Dataset section:
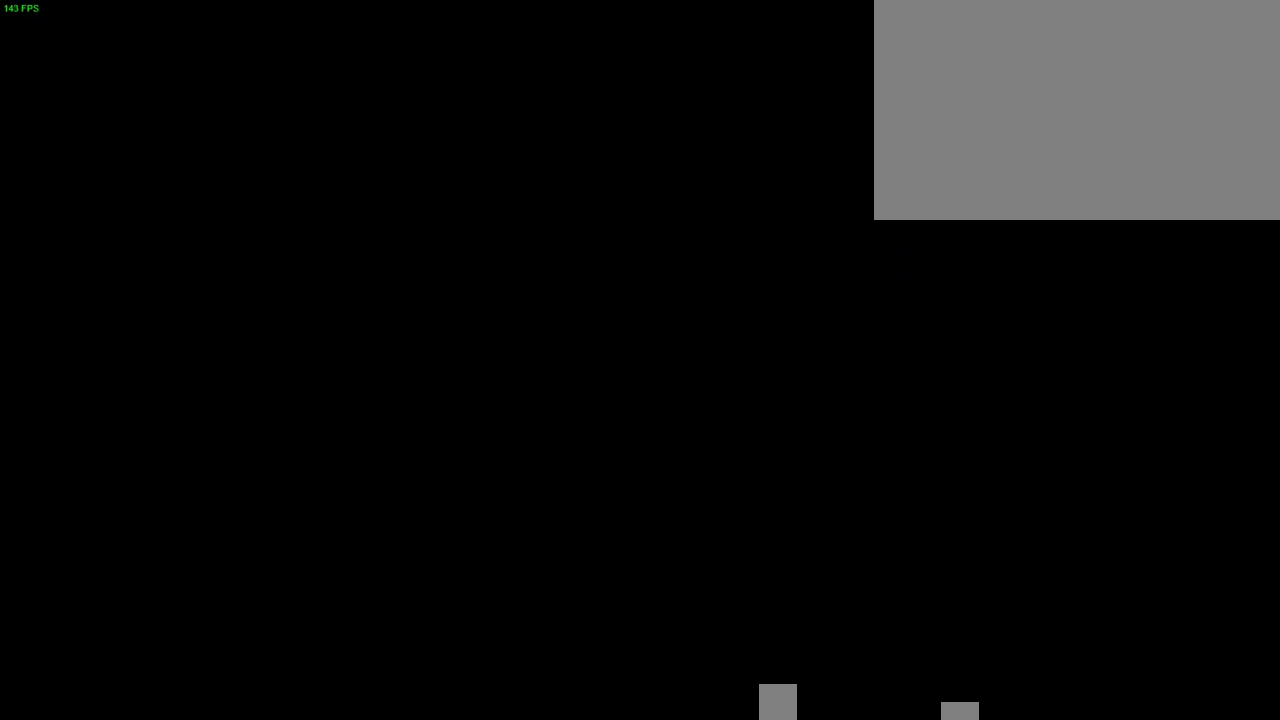
{"dt_ms": 500, "buttons": [], "left_stick": "right", "right_stick": "center", "button_events": [[133, "CROSS", "up"]]}
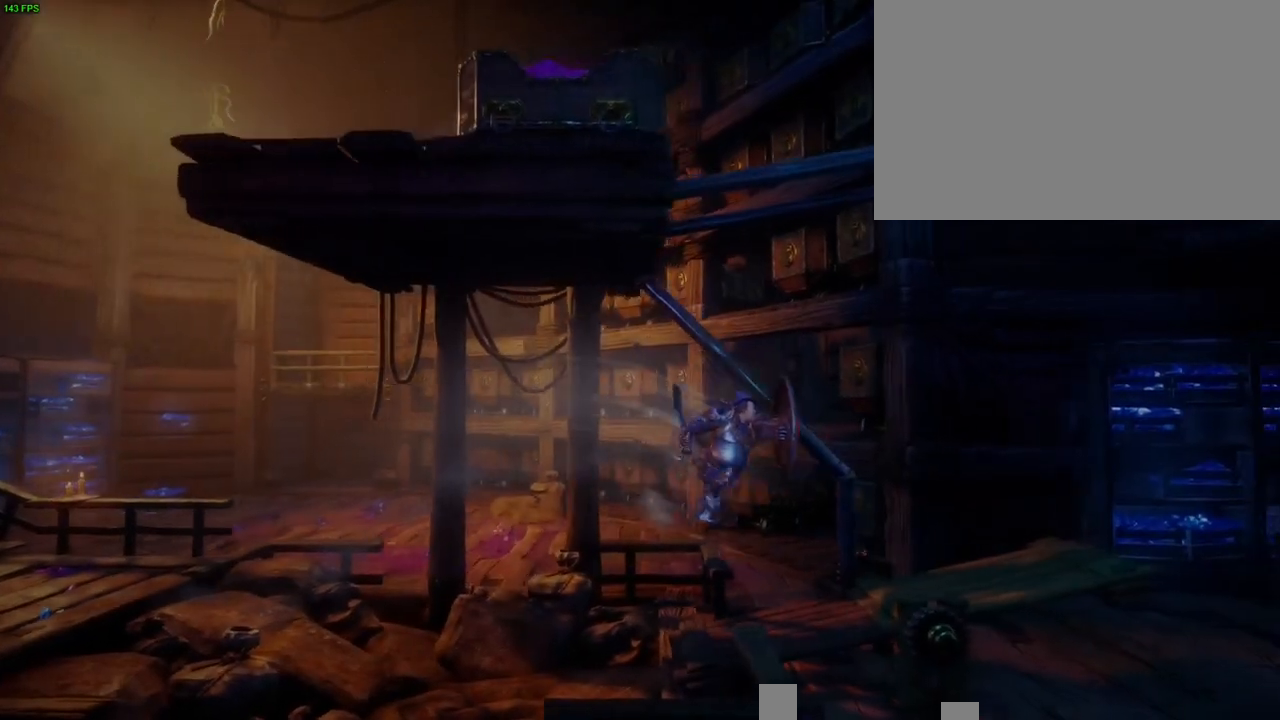
{"dt_ms": 500, "buttons": [], "left_stick": "right", "right_stick": "center", "button_events": [[117, "CROSS", "down"], [450, "CROSS", "up"]]}
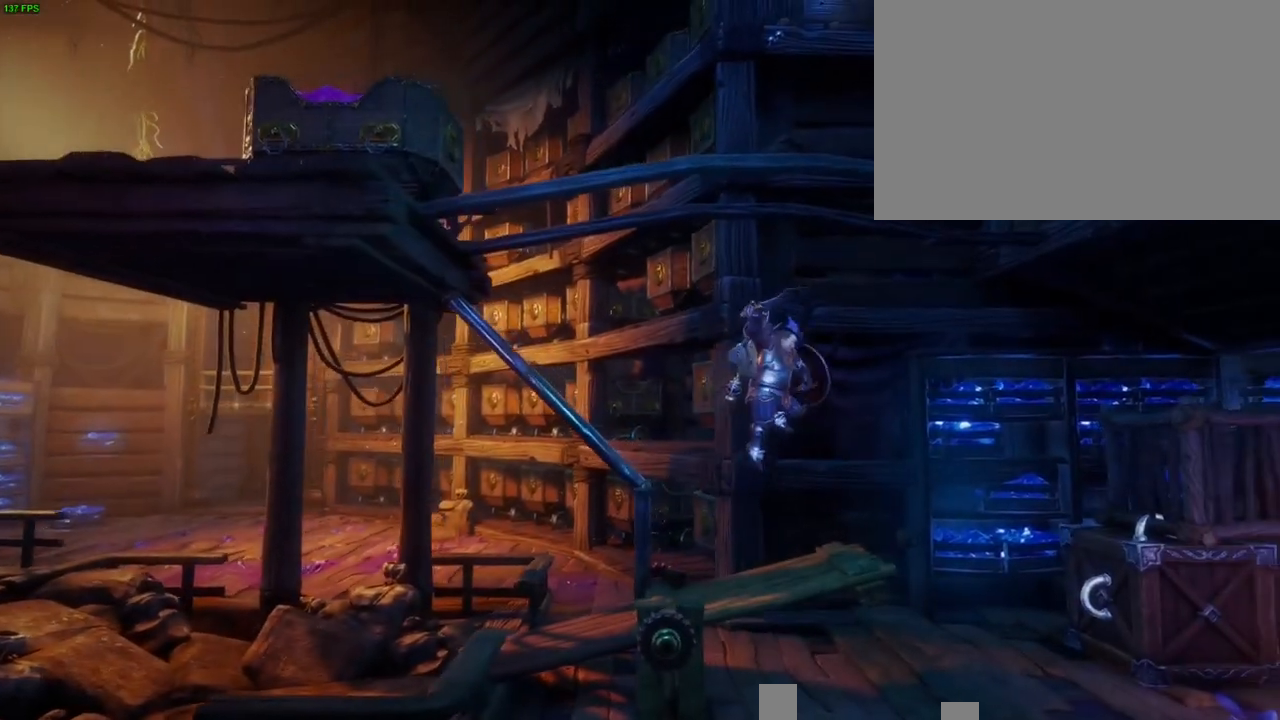
{"dt_ms": 500, "buttons": ["CROSS"], "left_stick": "right", "right_stick": "center", "button_events": [[483, "CROSS", "down"]]}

Instructions for the task: For each line above, output its wording exactly and leave out any picture.

Task solution:
{"dt_ms": 500, "buttons": [], "left_stick": "right", "right_stick": "center", "button_events": [[133, "CROSS", "up"]]}
{"dt_ms": 500, "buttons": [], "left_stick": "right", "right_stick": "center", "button_events": [[117, "CROSS", "down"], [450, "CROSS", "up"]]}
{"dt_ms": 500, "buttons": ["CROSS"], "left_stick": "right", "right_stick": "center", "button_events": [[483, "CROSS", "down"]]}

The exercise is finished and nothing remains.